Nigeria Delta militants kill 12 police in boat ambush

By Tife Owolabi

(Reuters) – Nigerian militants have ambushed a police boat in the oil-producing Niger Delta region, killing 12 police officers, authorities said on Sunday.

The Movement for the Emancipation of the Niger Delta (MEND), the main delta militant group before a 2009 amnesty, claimed responsibility for Friday’s attack, staged shortly after it had threatened to resume its campaign of violence.

However, another of the armed groups roaming Africa’s top oil producer said it had carried out the ambush near the village of Azuzama, which a further 38 police officers survived.

MEND, whose activities at their peak cut oil production in Nigeria by around half before the amnesty, threatened to restart attacks this week in retaliation for the jailing of its leader Henry Okah by a South African court.

MEND said it had attacked the boat heading to a funeral in Bayelsa state because government forces had refused to take its threat seriously.

“For dismissing (our statement) … as an ’empty threat’, heavily armed fighters from … MEND intercepted and engaged government security forces in a fierce gunfight at Azuzama,” said an emailed statement signed by Jomo Gbomo, a pseudonym the group uses.

“All oil companies and the public are advised to ignore the false sense of security being peddled,” it said, maintaining that the attack had been on Saturday, rather than Friday.

Bayelsa state governor Henry Dickson confirmed the 12 policemen were dead, calling the incident “most tragic, shocking and disheartening”.
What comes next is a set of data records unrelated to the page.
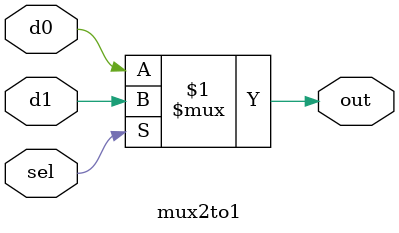
<source format=v>
module mux2to1(d0, d1, sel, out); 
input d0, d1, sel;
output out;
assign out= (sel)? d1 : d0;
endmodule

</source>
A resurgence of militant activity would be a blow to President Goodluck Jonathan, who helped to negotiate the amnesty and who is from the same Ijaw ethnic group as most of the militants. His administration’s security forces are already stretched by an Islamist insurgency in the north.

It would also be a major problem for multinational energy companies such as leading operator Royal Dutch Shell, already contending with industrial scale oil theft by armed gangs that saps up to a fifth of Nigeria’s 2 million barrel-a-day output, according to some government estimates.

Police Commissioner Kingsley Omire said the ambush was actually carried out by militants once loyal to Kile Selky Torughedi, who headed MEND’s southern wing.

He blamed a dispute between the gunmen and Torughedi over government payments made under the amnesty deal, which aims to achieve peace in the delta by paying off thousands of militants.

LOCAL DISPUTE?

A militant from the faction, Jaspa Adaka, told Reuters it had attacked the boat, believing wrongly that Torughedi was aboard and heading to the funeral with police protection.

Adaka said it was a “warning” to Torughedi, whom he accused of embezzling amnesty funds meant for the faction’s foot soldiers.

The government is keen to wind the amnesty payments down but fears the militancy will restart as soon as it does so.

Omire said the boat carrying 50 police officials was heading to the funeral late on Friday when it developed engine problems in one of the winding creeks of the swampy delta region that is home to Africa’s biggest oil industry.

“The craft developed an engine problem … and the officers became soft targets for some hoodlums, who we have confirmed were part of a militant group that was supposed to be enjoying an amnesty,” Omire said, adding that all others on the boat were safe.

While attacks in the Niger Delta region have dropped since the amnesty, kidnapping, piracy, large-scale oil theft and pipeline sabotage still occur almost daily.

MEND leader Okah was sentenced to 24 years in prison on March 26 for masterminding two car bombings in the Nigerian capital of Abuja in 2010 that killed at least 10 people.

MEND has been largely inactive since most of its members agreed to the amnesty, although the group claimed an attack on crude oil pipeline owned by Italian oil and gas group Eni in April last year.

As well as having a leader in jail, most of the group’s senior commanders are enjoying generous government amnesty payouts, and many of them no longer live in the delta.